Most web-research assistants either depend on cloud LLMs or produce a single-pass summary that misses open questions. This project flips that model by running an iterative, local-first research loop: a local LLM generates search queries, summarizes findings, reflects to identify gaps, then issues new queries to close those gaps—producing a reproducible research trace and a final markdown report with sources.
What Sets It Apart
- Local-first, model-agnostic execution: Designed to run with local LLMs served through Ollama or LMStudio, so sensitive queries can stay on-prem and researchers keep full control of the model runtime. (So what: reduces data exposure and eases reproducibility for offline or regulated environments.)
- Iterative search → summarize → reflect loop: Instead of one-shot scraping, it explicitly reflects on summaries to generate targeted follow-up searches and repeats for a configurable number of cycles. (So what: uncovers knowledge gaps and produces more thorough, multi-pass synthesis.)
- Pluggable search backends and visualization: Defaults to DuckDuckGo but supports other search APIs; integrates with a LangGraph Studio UI to visualize collected sources and the final summary. (So what: makes the research process auditable and the source set inspectable.)

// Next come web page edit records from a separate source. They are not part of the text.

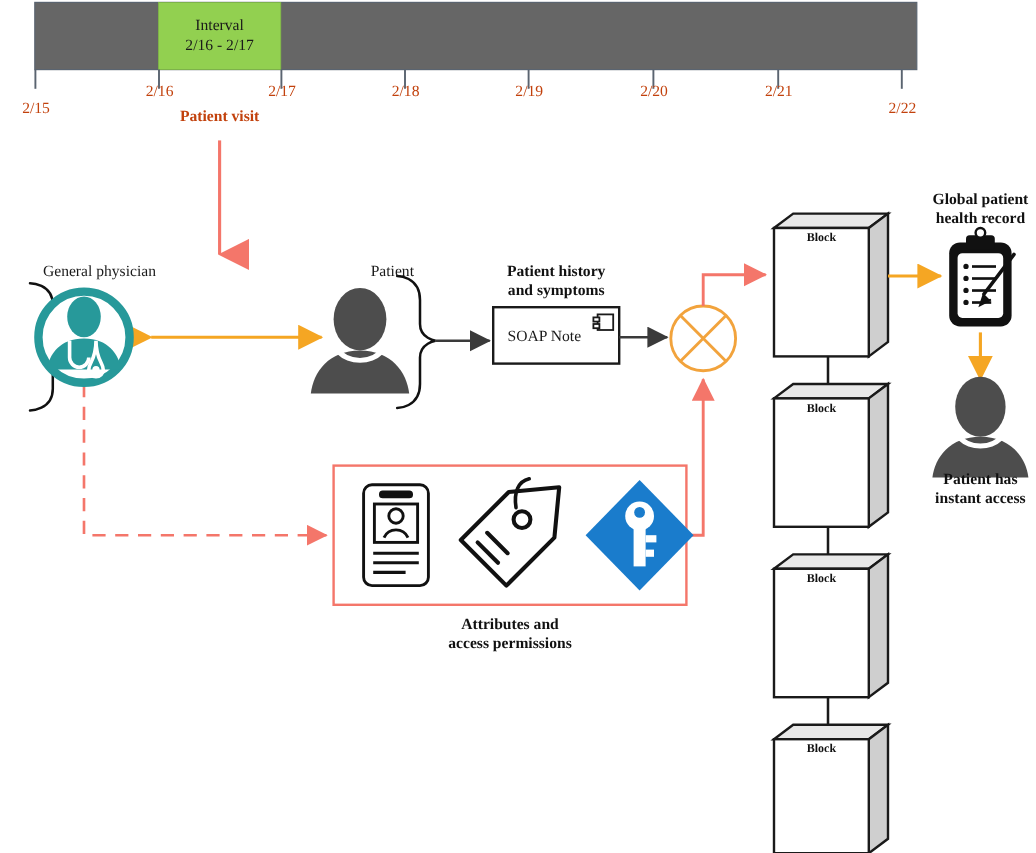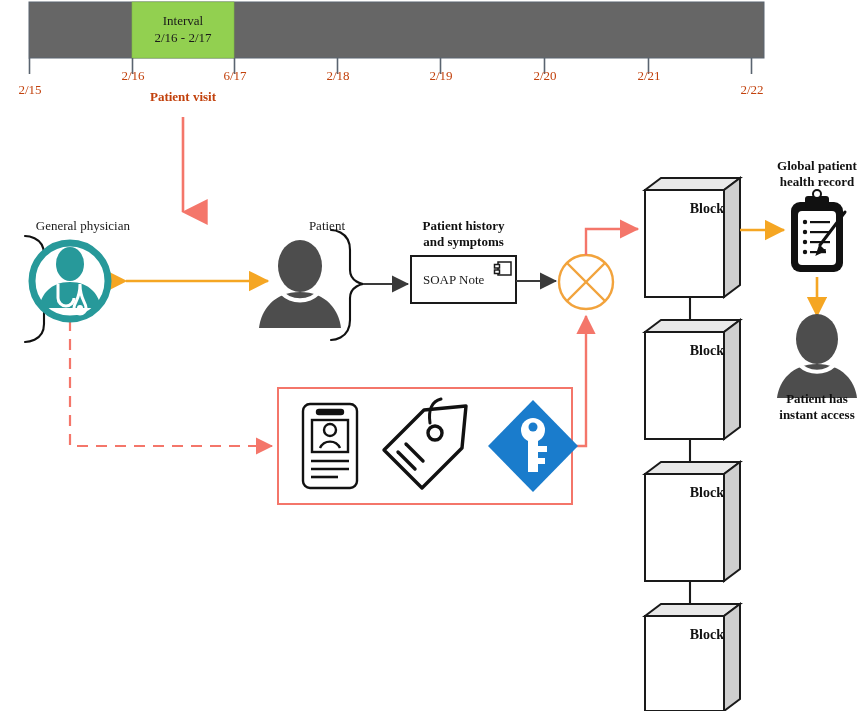--- a/index.html
+++ b/index.html
@@ -6,21 +6,21 @@
   body{width:863px;height:711px;position:relative;overflow:hidden;
        font-family:"Liberation Sans", sans-serif;color:#111;}
   #stage{position:absolute;left:0;top:0;width:863px;height:711px;}
   svg{position:absolute;left:0;top:0;}
   .lbl{position:absolute;font-family:Liberation Serif, serif;white-space:pre;}
   .tick-lbl{font-size:13px;color:#c2410c;text-align:center;}
   .bold{font-weight:bold;}
   .ivl{font-size:13px;color:#1a1a1a;text-align:center;line-height:17px;}
   .role{font-size:13px;color:#1a1a1a;text-align:right;}
   .cap{font-size:13px;font-weight:bold;color:#111;text-align:center;line-height:16px;}
-  .blk{font-size:14px;font-weight:bold;color:#111;text-align:right;margin-top:8px;}
+  .blk{font-size:10px;font-weight:bold;color:#111;text-align:center;}
   .soap{font-size:13px;color:#1a1a1a;}
 </style>
 </head>
 <body>
 
 <div id="stage">
 
   <svg width="863" height="711" viewBox="0 0 863 711">
     <defs>
       <marker id="arrOrange" markerWidth="9" markerHeight="9" refX="7.5" refY="4" orient="auto">
@@ -195,36 +195,38 @@
         <circle cx="80" cy="308" r="3" fill="#ffffff"></circle>
       </g>
     </g>
   </svg>
 
   <div class="lbl ivl" style="left:133px;top:12px;width:100px;">Interval</div>
   <div class="lbl ivl" style="left:133px;top:29px;width:100px;">2/16 - 2/17</div>
 
   <div class="lbl tick-lbl" style="left:8px;top:82px;width:44px;">2/15</div>
   <div class="lbl tick-lbl" style="left:111px;top:68px;width:44px;">2/16</div>
-  <div class="lbl tick-lbl" style="left:213px;top:68px;width:44px;">6/17</div>
+  <div class="lbl tick-lbl" style="left:213px;top:68px;width:44px;">2/17</div>
   <div class="lbl tick-lbl" style="left:316px;top:68px;width:44px;">2/18</div>
   <div class="lbl tick-lbl" style="left:419px;top:68px;width:44px;">2/19</div>
   <div class="lbl tick-lbl" style="left:523px;top:68px;width:44px;">2/20</div>
   <div class="lbl tick-lbl" style="left:627px;top:68px;width:44px;">2/21</div>
   <div class="lbl tick-lbl" style="left:730px;top:82px;width:44px;">2/22</div>
 
   <div class="lbl tick-lbl bold" style="left:133px;top:89px;width:100px;">Patient visit</div>
 
   <div class="lbl role" style="left:10px;top:218px;width:120px;">General physician</div>
   <div class="lbl role" style="left:255px;top:218px;width:90px;">Patient</div>
 
   <div class="lbl cap" style="left: 396px; top: 218px; width: 135px; white-space: pre-line;">Patient history
 and symptoms</div>
   <div class="lbl soap" style="left:423px;top:272px;">SOAP Note</div>
 
+  <div class="lbl cap" style="left: 355px; top: 512px; width: 140px; white-space: pre-line;">Attributes and
+access permissions</div>
 
   <div class="lbl blk" style="left:645px;top:193px;width:79px;">Block</div>
   <div class="lbl blk" style="left:645px;top:335px;width:79px;">Block</div>
   <div class="lbl blk" style="left:645px;top:477px;width:79px;">Block</div>
   <div class="lbl blk" style="left:645px;top:619px;width:79px;">Block</div>
 
   <div class="lbl cap" style="left: 752px; top: 158px; width: 130px; white-space: pre-line;">Global patient
 health record</div>
   <div class="lbl cap" style="left: 752px; top: 391px; width: 130px; white-space: pre-line;">Patient has
 instant access</div>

- Practical fallbacks for model quirks: Includes mechanisms to switch from strict JSON-mode outputs to tool-calling when some local models cannot produce structured responses. (So what: improves robustness across a wide range of open/local models.)

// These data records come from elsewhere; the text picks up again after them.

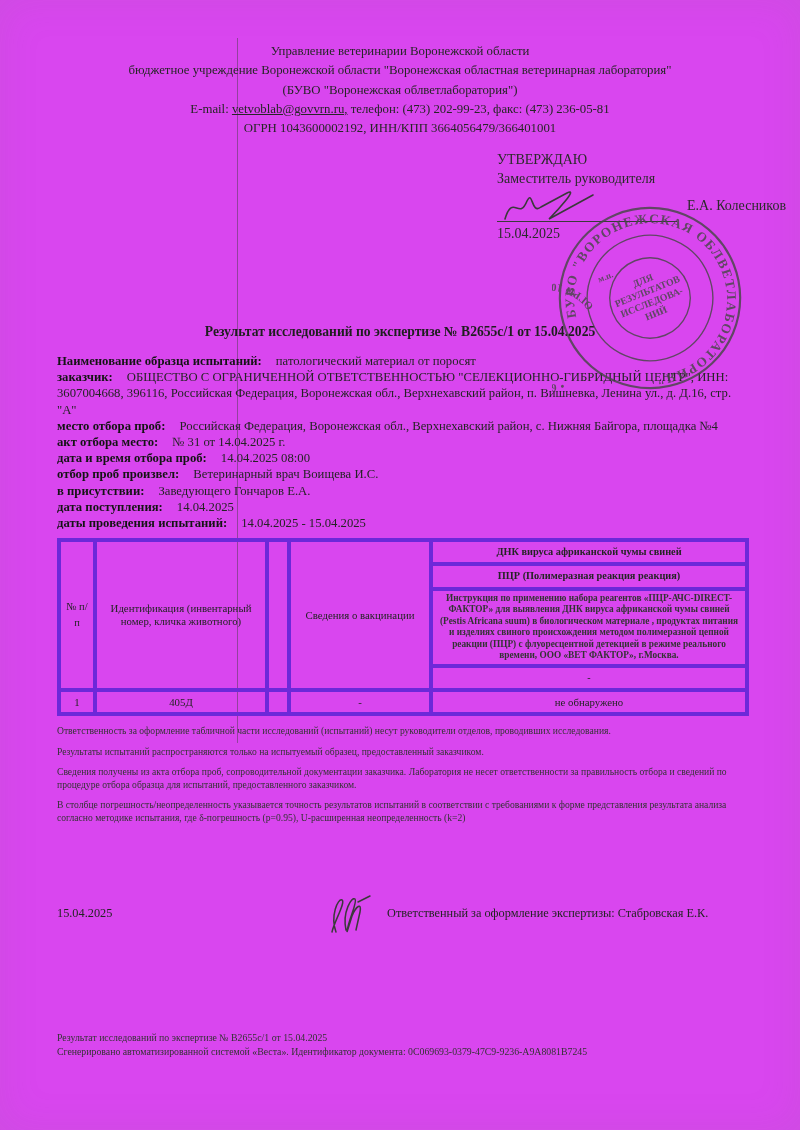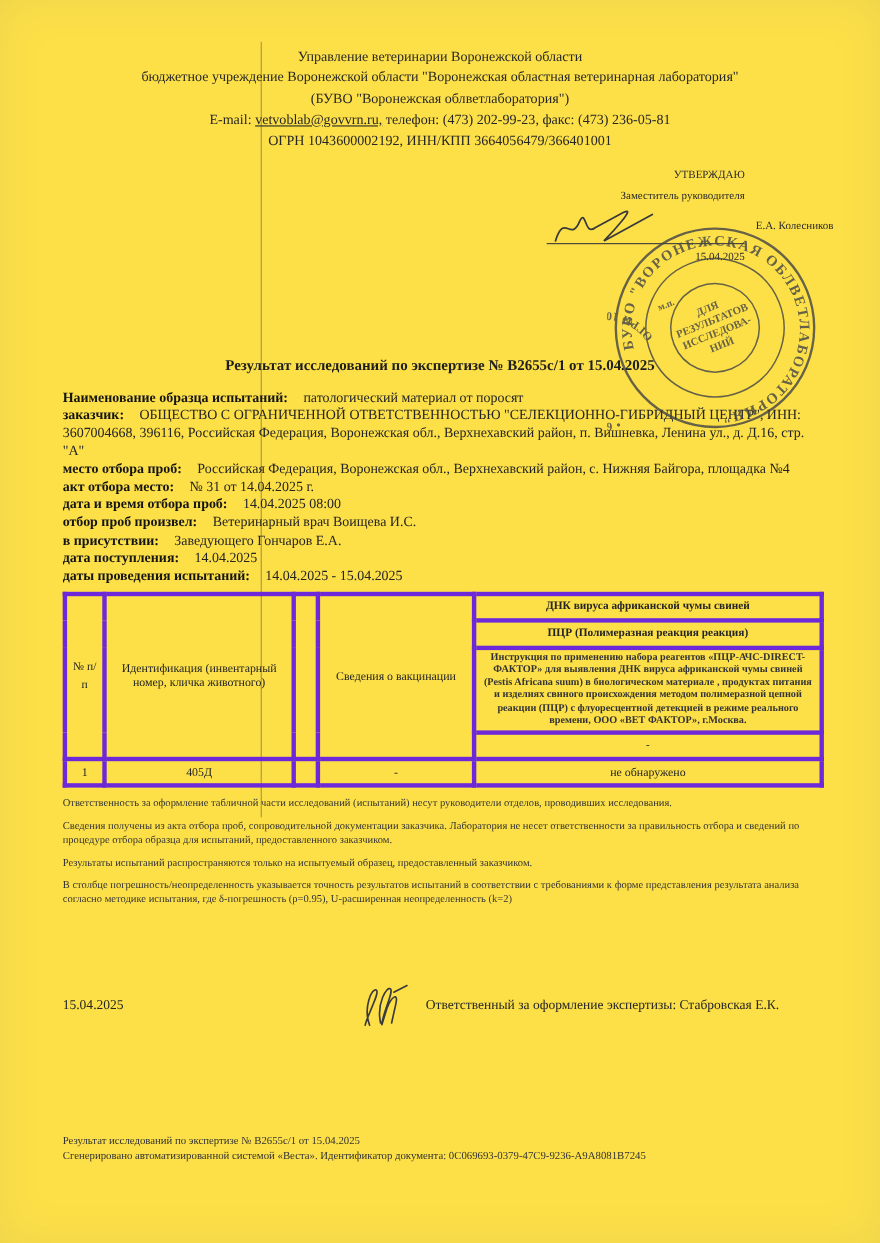--- a/index.html
+++ b/index.html
@@ -1,27 +1,27 @@
 <!DOCTYPE html>
 <html><head>
 <meta charset="utf-8">
 <style>
   * { margin:0; padding:0; box-sizing:border-box; }
   body { background:#d9d9d9; font-family:"Liberation Serif", serif; }
   .page {
     position:relative; width:800px; height:1130px; margin:0 auto;
-    background:#fde047; color:#2b2b2b; overflow:hidden;
+    background:#d946ef; color:#2b2b2b; overflow:hidden;
     box-shadow:inset 0 0 40px rgba(120,120,120,0.12);
   }
   .scan-fold { position:absolute; left:237px; top:38px; width:1px; height:705px;
     background:rgba(60,60,60,0.45); }
   .header { position:absolute; top:42px; left:0; width:100%; text-align:center;
     font-size:12.8px; line-height:19.3px; color:#262626; }
   .email { text-decoration:underline; }
-  .approval { position:absolute; left:497px; top:150px; font-size:10px; line-height:19px;text-align:right; }
+  .approval { position:absolute; left:497px; top:150px; font-size:14px; line-height:19px; }
   .approval .sig-line { position:relative; width:180px; border-bottom:1px solid #3a3a3a;
     height:32px; margin-top:2px; }
   .approval .sig-line svg { position:absolute; left:0; bottom:-4px; }
   .approver-name { position:absolute; left:190px; top:46px; white-space:nowrap; }
   .approval-date { margin-top:2px; }
   .stamp { position:absolute; left:552px; top:200px; width:196px; height:196px;
     opacity:0.82; z-index:3; }
   .title { position:absolute; top:324px; left:0; width:100%; text-align:center;
     font-weight:bold; font-size:13.6px; color:#1e1e1e; }
   .bodyblock { position:absolute; top:353px; left:57px; width:694px;
@@ -141,22 +141,22 @@
         <td>405Д</td>
         <td></td>
         <td>-</td>
         <td>не обнаружено</td>
       </tr>
     </tbody>
       </table>
 
     <div class="footnotes">
       <div class="fn">Ответственность за оформление табличной части исследований (испытаний) несут руководители отделов, проводивших исследования.</div>
+      <div class="fn">Результаты испытаний распространяются только на испытуемый образец, предоставленный заказчиком.</div>
       <div class="fn">Сведения получены из акта отбора проб, сопроводительной документации заказчика. Лаборатория не несет ответственности за правильность отбора и сведений по процедуре отбора образца для испытаний, предоставленного заказчиком.</div>
-      <div class="fn">Результаты испытаний распространяются только на испытуемый образец, предоставленный заказчиком.</div>
       <div class="fn">В столбце погрешность/неопределенность указывается точность результатов испытаний в соответствии с требованиями к форме представления результата анализа согласно методике испытания, где δ-погрешность (p=0.95), U-расширенная неопределенность (k=2)</div>
     </div>
   </div>
 
   <div class="signoff">
     <div class="signoff-date">15.04.2025</div>
     <div class="signoff-sig">
       <svg width="55" height="44" viewBox="0 0 55 44">
         <path d="M14,40 C8,24 16,6 20,8 C24,10 12,30 10,40 M24,38 C20,20 30,4 33,7 C36,10 26,28 25,40 L30,24 C34,14 40,10 38,20 L34,38 M36,10 L48,4" fill="none" stroke="#3a3a3a" stroke-width="1.5" stroke-linecap="round"></path>
       </svg>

Who it's for — Great fit if / Look elsewhere if
- Great fit if you need privacy-conscious, reproducible web research pipelines that run without cloud LLMs, or if you want an auditable multi-pass synthesis for topic exploration. Also useful for developers who want an off-the-shelf graph to visualize research state.
- Look elsewhere if you need a turnkey, cloud-hosted consumer search assistant with continuously updated web crawling and ranked answers, or if you cannot run a local LLM (Ollama/LMStudio) in your environment.
Where It Fits
This project sits between single-query summarizers and heavy-weight RAG platforms: it does not provide large-scale vector stores or managed crawling out of the box, but it automates iterative web retrieval and synthesis using local models, making it a sensible choice for privacy-aware teams and developers prototyping local research agents. Expect trade-offs: better control and auditability in exchange for requiring local model infrastructure and occasional model-specific configuration.